Please write out exactly the lines of the data below from the line holding "vfov_deg: 30.3" through the line holding "exposure_s: 1/1667", and leave out the rest.

....

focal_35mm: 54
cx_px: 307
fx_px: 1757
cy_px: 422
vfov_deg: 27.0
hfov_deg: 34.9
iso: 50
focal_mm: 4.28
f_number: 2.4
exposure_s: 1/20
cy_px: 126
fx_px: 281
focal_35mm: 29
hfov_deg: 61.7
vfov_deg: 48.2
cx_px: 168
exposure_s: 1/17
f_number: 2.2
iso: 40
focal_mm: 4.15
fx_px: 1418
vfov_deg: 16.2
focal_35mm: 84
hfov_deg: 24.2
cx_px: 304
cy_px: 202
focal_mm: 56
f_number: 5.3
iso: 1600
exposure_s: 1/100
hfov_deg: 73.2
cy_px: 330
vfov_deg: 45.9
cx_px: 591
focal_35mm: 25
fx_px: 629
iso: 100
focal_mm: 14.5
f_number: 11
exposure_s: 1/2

....

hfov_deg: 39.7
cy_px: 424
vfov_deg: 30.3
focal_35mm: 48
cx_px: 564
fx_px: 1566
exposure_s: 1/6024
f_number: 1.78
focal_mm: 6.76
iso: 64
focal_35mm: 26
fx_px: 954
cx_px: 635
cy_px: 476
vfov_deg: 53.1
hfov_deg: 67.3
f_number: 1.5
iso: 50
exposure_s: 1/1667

....

Response below >>
vfov_deg: 30.3
focal_35mm: 48
cx_px: 564
fx_px: 1566
exposure_s: 1/6024
f_number: 1.78
focal_mm: 6.76
iso: 64
focal_35mm: 26
fx_px: 954
cx_px: 635
cy_px: 476
vfov_deg: 53.1
hfov_deg: 67.3
f_number: 1.5
iso: 50
exposure_s: 1/1667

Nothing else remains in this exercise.